▶ _Exercise brief_
Pick out every line in the records that contains the word "True", and copy each one. Matching is case-sensitive.

▶ _Chart understanding data_
· · · · · · ·
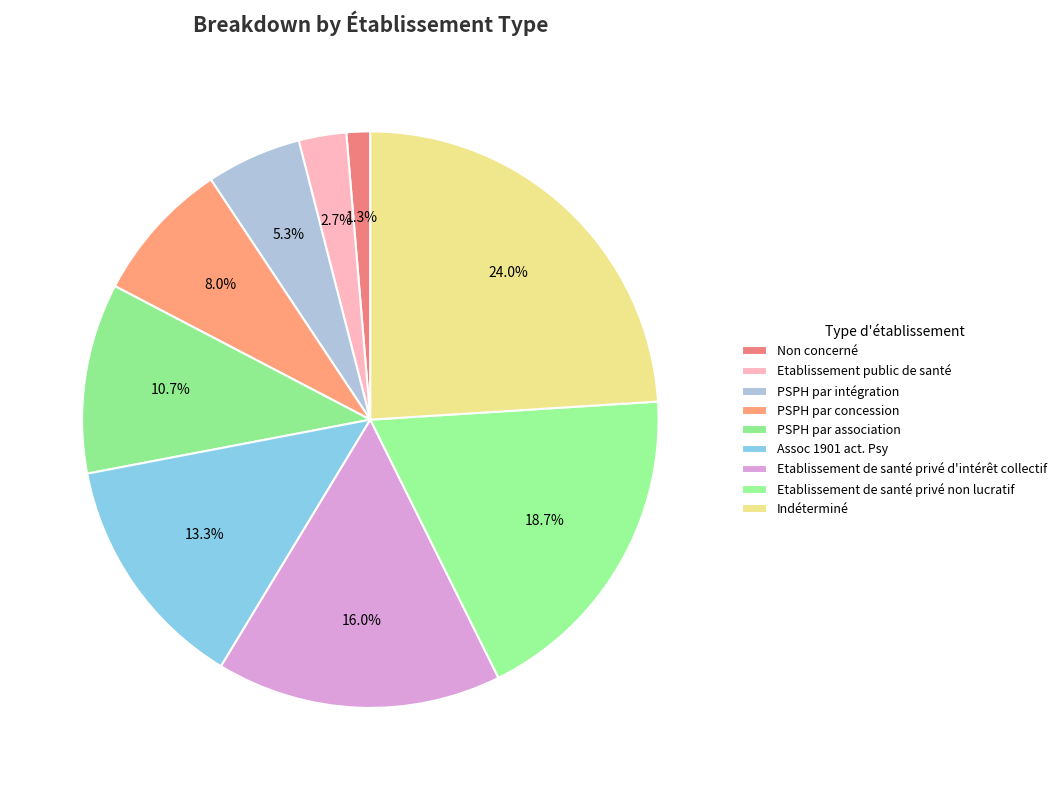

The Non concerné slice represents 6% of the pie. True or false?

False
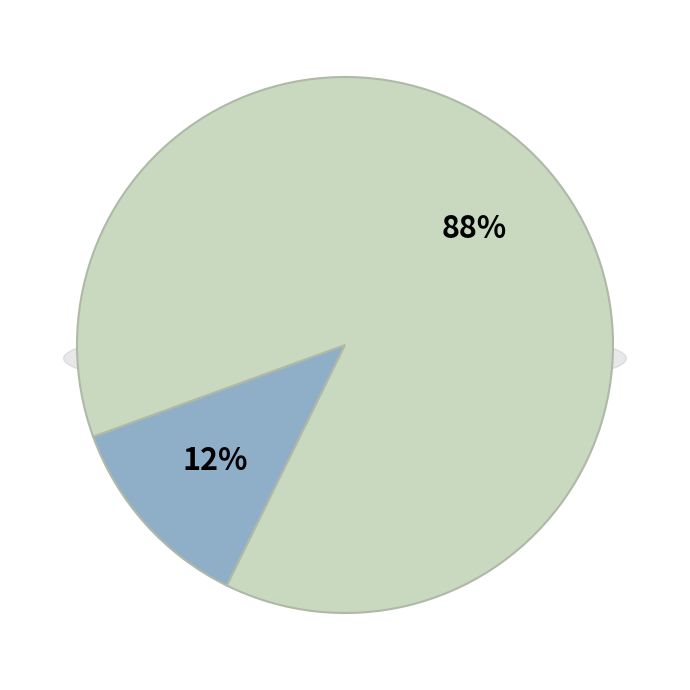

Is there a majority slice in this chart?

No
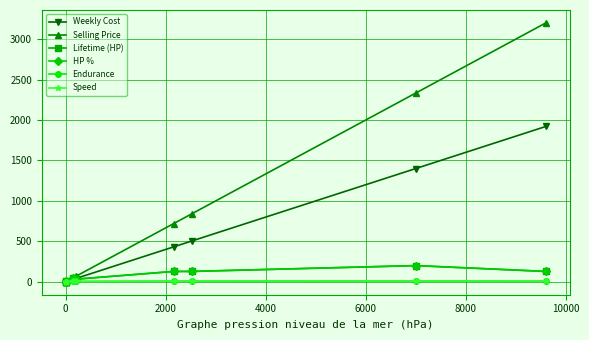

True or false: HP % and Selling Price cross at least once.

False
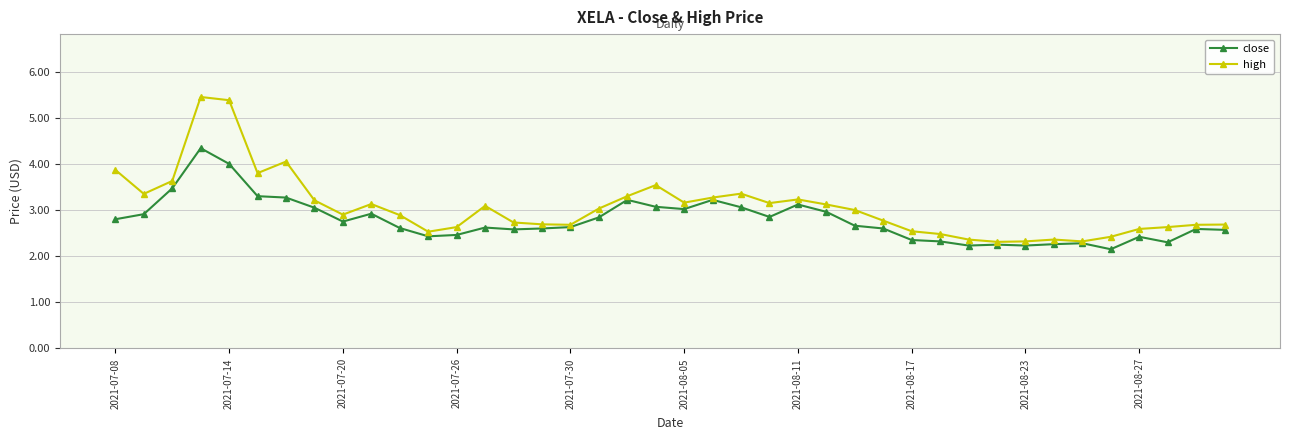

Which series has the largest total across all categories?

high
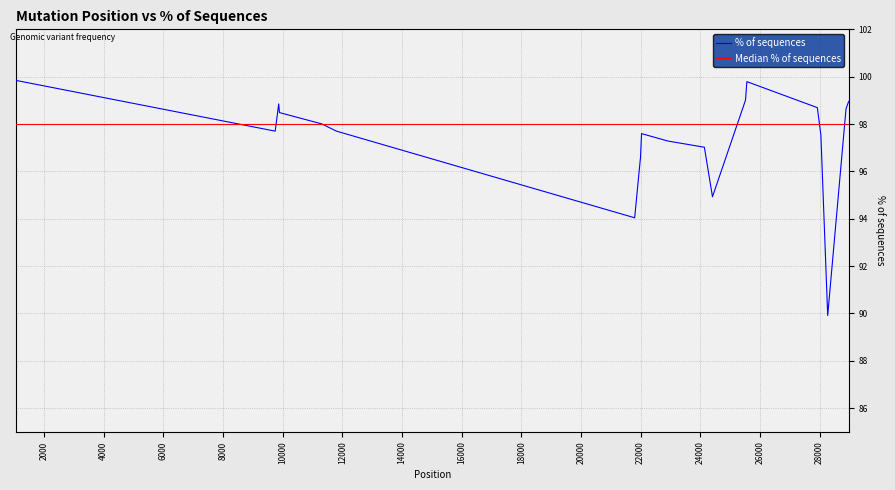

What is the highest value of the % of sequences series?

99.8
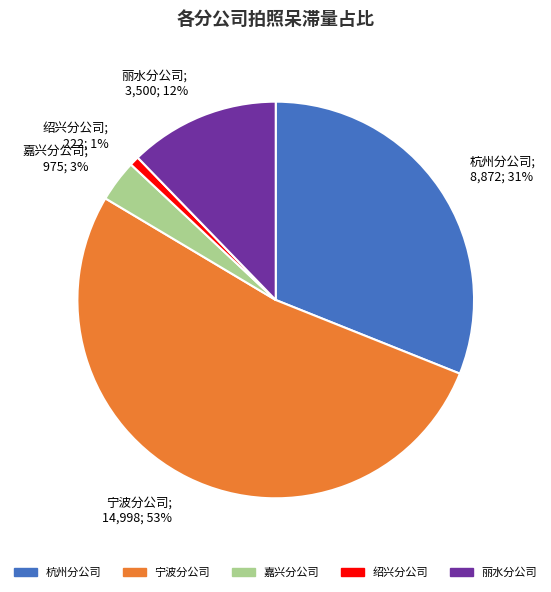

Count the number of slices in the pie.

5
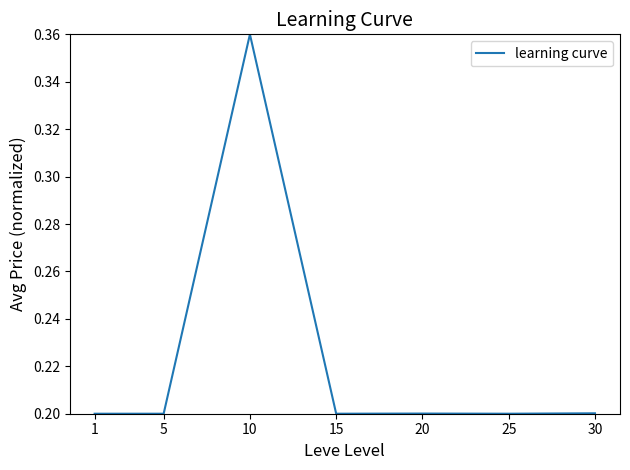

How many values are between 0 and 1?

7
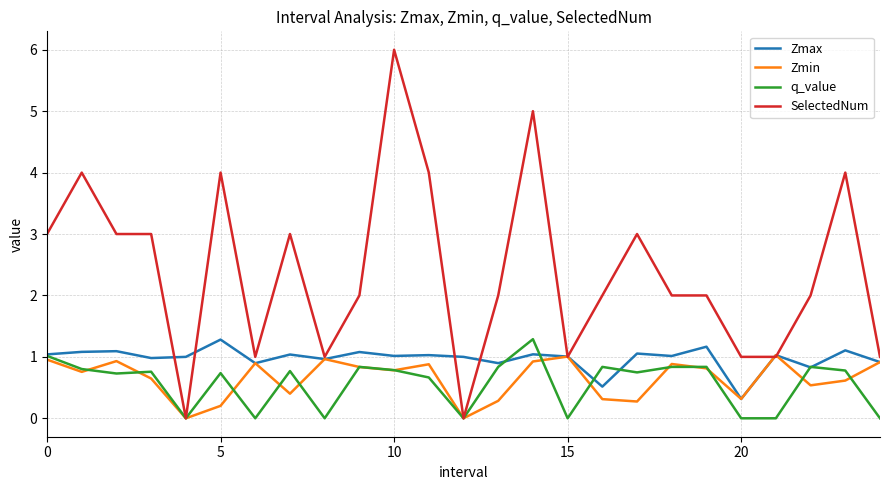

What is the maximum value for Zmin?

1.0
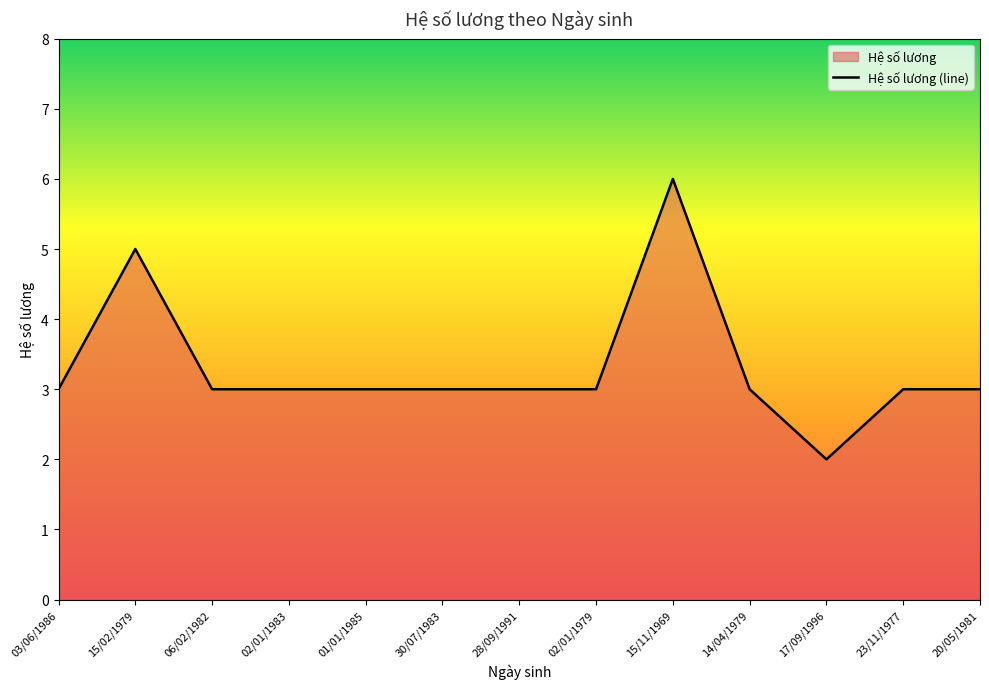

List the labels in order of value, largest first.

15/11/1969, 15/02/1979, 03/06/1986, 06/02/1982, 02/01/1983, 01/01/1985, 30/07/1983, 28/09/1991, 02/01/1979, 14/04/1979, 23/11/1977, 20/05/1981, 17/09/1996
· · · · · · ·
▶ _Solution to this exercise_
The Non concerné slice represents 6% of the pie. True or false?
True or false: HP % and Selling Price cross at least once.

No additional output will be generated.